Les animaux biologiques peuvent paître sur des terres domaniales ou communales à condition:
a)qu'au cours des trois dernières années au moins, ces terres n'aient pas été traitées avec des produits non autorisés dans le cadre de la production biologique;
b)que tout animal non biologique utilisant les terres concernées provienne d'un système agricole équivalent à ceux qui sont décrits à l'article 36 du règlement (CE) no 1698/2005 ou à l'article 22 du règlement (CE) no 1257/1999;
c)que les produits animaux obtenus à partir d'animaux biologiques alors que ceux-ci pâturaient sur ces terres ne soient pas considérés comme issus de la production biologique, sauf s'il peut être prouvé que ces animaux étaient séparés de manière appropriée des animaux non biologiques.
4. Au cours des périodes de transhumance, les animaux peuvent paître sur des terres non biologiques lorsqu'ils sont menés à pied d'une zone de pâturage à une autre. La quantité d'aliments non biologiques consommée au cours de cette période, sous forme d'herbe et d'autres végétaux que broutent les animaux, ne peut excéder 10 % de la ration alimentaire annuelle totale. Ce chiffre est calculé en pourcentage de matière sèche des aliments pour animaux d'origine agricole. 5. L'opérateur conserve des documents justificatifs attestant le recours aux dispositions du présent article.

§ **DONNÉES FOURNIES**
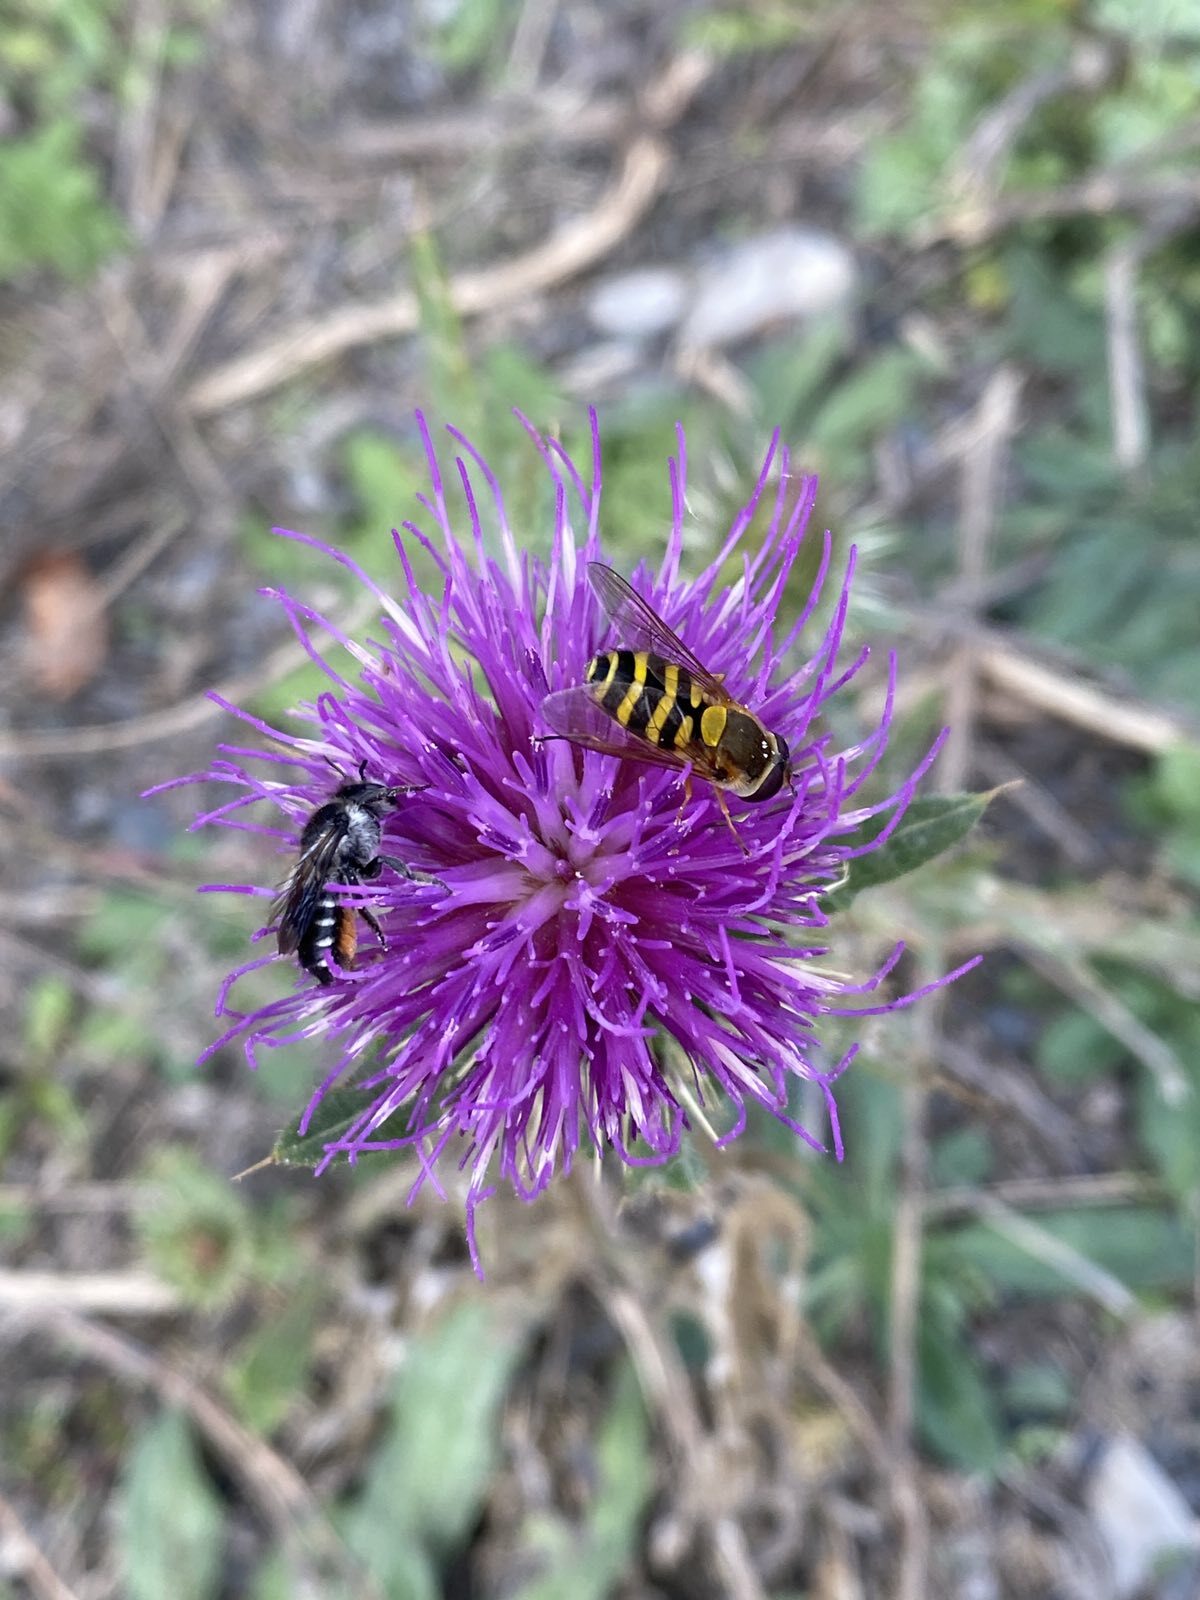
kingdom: Animalia
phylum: Arthropoda
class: Insecta
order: Diptera
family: Syrphidae
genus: Syrphus
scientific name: Syrphus
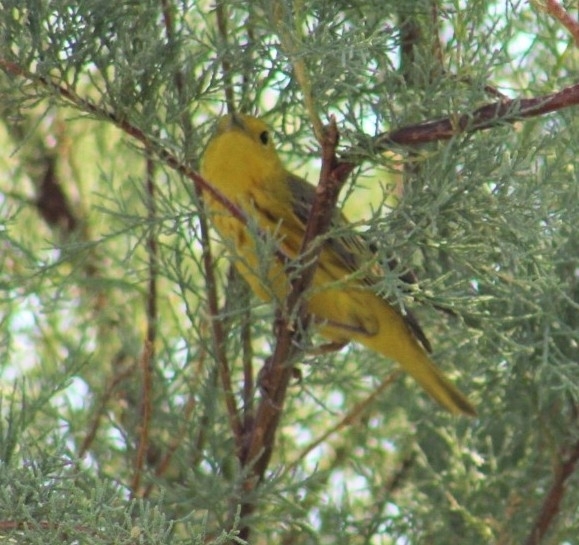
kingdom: Animalia
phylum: Chordata
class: Aves
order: Passeriformes
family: Parulidae
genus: Setophaga
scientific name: Setophaga petechia
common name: Yellow warbler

§ **CONSIGNE A**
Les affirmations suivantes concordent-elles avec l'extrait ? Répondez à chacune par oui ou par non, en citant mot pour mot les termes de l'extrait qui permettent de trancher.
(i) Les terres domaniales ou communales ne doivent pas avoir reçu de produits non autorisés en production biologique depuis au moins trois ans.
(ii) Pendant la transhumance, les aliments non biologiques consommés peuvent atteindre 20 % de la ration alimentaire annuelle totale.
(iii) Le pourcentage d'aliments non biologiques se calcule sur la matière fraîche des aliments.
§ **CONSIGNE B**
Recopiez le passage de l'extrait qui commence par « 4. Au cours » et se termine par « du présent article. ».
Appuyez-vous uniquement sur l'extrait, s'il vous plaît.

§ **RÉPONSE RÉDIGÉE A**
(i) Oui : « au cours des trois dernières années au moins, ces terres n'aient pas été traitées avec des produits non autorisés dans le cadre de la production biologique ».
(ii) Non : « ne peut excéder 10 % de la ration alimentaire annuelle totale ».
(iii) Non : « Ce chiffre est calculé en pourcentage de matière sèche des aliments pour animaux d'origine agricole. »

§ **RÉPONSE RÉDIGÉE B**
4. Au cours des périodes de transhumance, les animaux peuvent paître sur des terres non biologiques lorsqu'ils sont menés à pied d'une zone de pâturage à une autre. La quantité d'aliments non biologiques consommée au cours de cette période, sous forme d'herbe et d'autres végétaux que broutent les animaux, ne peut excéder 10 % de la ration alimentaire annuelle totale. Ce chiffre est calculé en pourcentage de matière sèche des aliments pour animaux d'origine agricole. 5. L'opérateur conserve des documents justificatifs attestant le recours aux dispositions du présent article.